Valtiberina is a valley crossed by the upper course of the Tiber (which originates from Monte Fumaiolo in Emilia-Romagna), unfolding between Tuscany, Umbria and Romagna, parallel to the Casentino.

==Geography==
Valtiberina is bordered to the west by Alpe di Catenaia and to the east by Alpe della Luna.

The description of the valley made between the 1st and 2nd centuries AD is very famous. by Pliny the Younger (61-113) in a letter written to his friend Apollinare.
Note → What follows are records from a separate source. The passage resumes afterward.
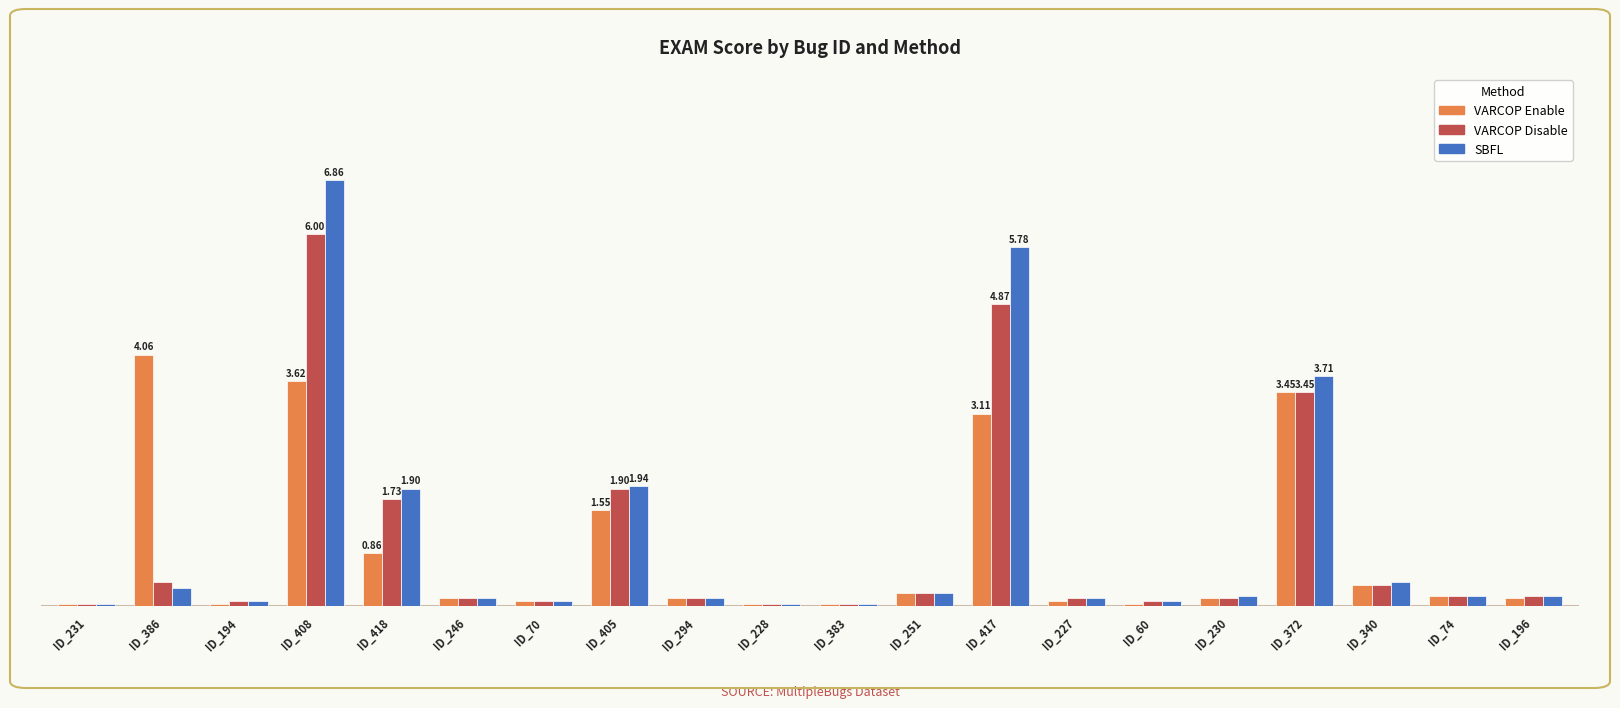

What is the label of the 20th bar from the left?

ID_196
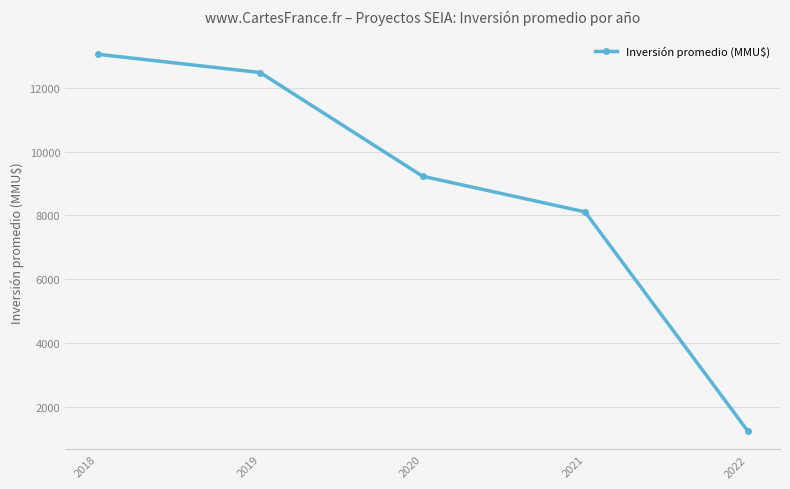

Does the chart display data point markers on the line(s)?

Yes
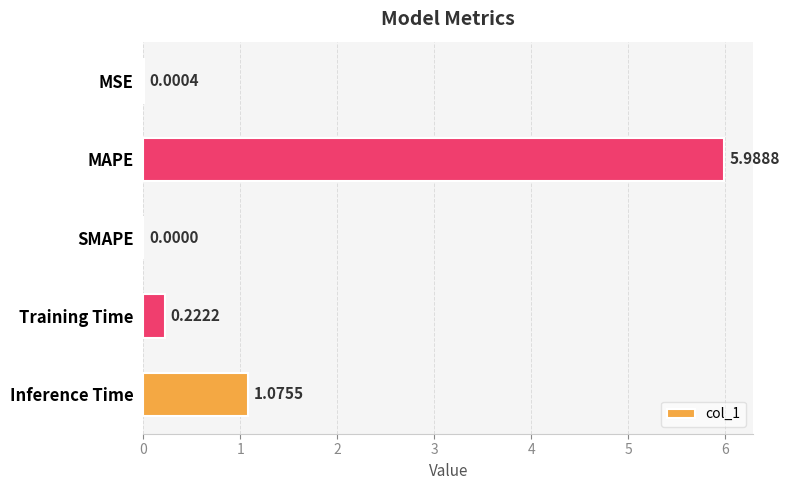

What is the sum of all values?

7.3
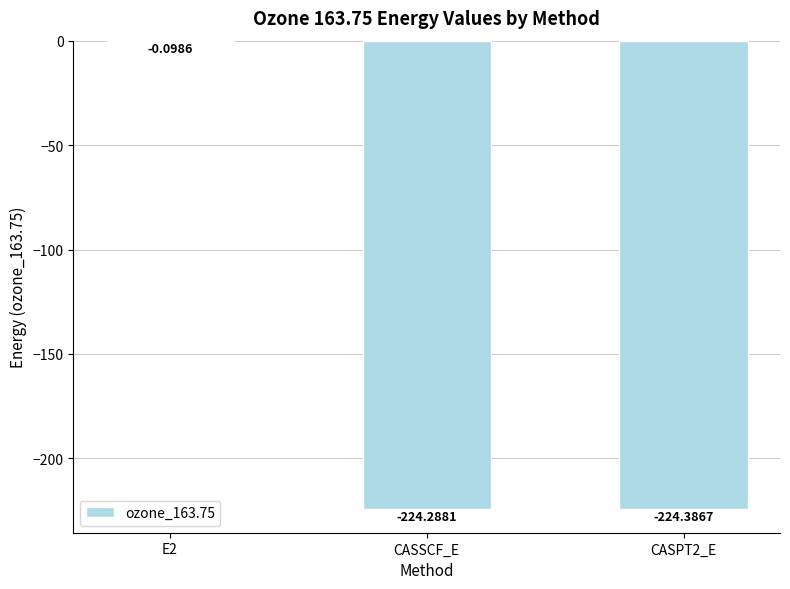

What is the sum of all values?

-448.8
Pliny had his favorite villa in Valtiberina and thus describes the landscape:

The appearance of the town is beautiful: imagine an immense amphitheater which only nature can create. [...] Although there is an abundance of water, there are no swamps because the sloping land drains the water it has received and not absorbed into the Tiber [...]; the ground rises so smoothly and with an almost insensitive slope that, while you feel like you haven't climbed, you're already on top. Behind you have the Apennines […]. You know now why I prefer my villa “in Tuscis” to the one in Tuscolo, Tivoli and Preneste.

In recent times, the scholar Mariella Zoppi wrote:

a territory of great interest under many aspects that are revealed since its geographical location straddling the Tyrrhenian basin and the Adriatic and a crossroads between Tuscany, Marche, Romagna and Umbria. Like all border lands, today it presents itself as a formidable meeting point between cultures, art forms and traditions, its arrangement between the Apennines and the Tiber valley offers an incredible variety of landscapes, punctuated by a dense network of assets historical-architectural and natural emergencies, which are accompanied by the richness of an intangible culture made up of ancient traditions, legends, festivals and popular festivals, and a cuisine that ranges from a spartan simplicity to the exclusive delicacy of its truffles. We are faced with a cultural landscape with very high tourist potential, characterized by the sequence of its landscapes that from the sources of the Tiber passes to the Rognosi Mountains, where the alkalinity of the rocks makes the vegetation sparse, to the Alpe di Catenaria and the Alpe della Luna, from the sides covered with chestnut trees to which oak and beech trees are added, up to the monumentality of geo-morphological exceptionality such as the Sasso di Simone and the nearby Simoncello.

===Seismicity===
Historically, Valtiberina has a medium-high level of seismicity. Among the earthquakes of the past, the strongest with ML between 5 and 6 were those of 1352–1353, 1358, 1389, 1458, 1558, 1694, 1781, 1789, 1917, of 1948, known as the Sansepolcro earthquake. More recently, there have been tremors in 1997 and 2001 with ML slightly higher than 4. In 1997, the shock of 2 October had its epicenter in Sansepolcro. According to legislative provision 3274 of 20 March 2003, the Valtiberina area has been classified as having medium seismic intensity, that is, among those areas in which seismic events, albeit of lesser intensity, can create very serious damage.

===Climate===
The climatic classification (ex DPR 412 of 26 August 1993) includes the Valtiberina among the areas of Italy in which it is possible to use natural gas heating in buildings from 15 October to 15 April for 14 hours a day.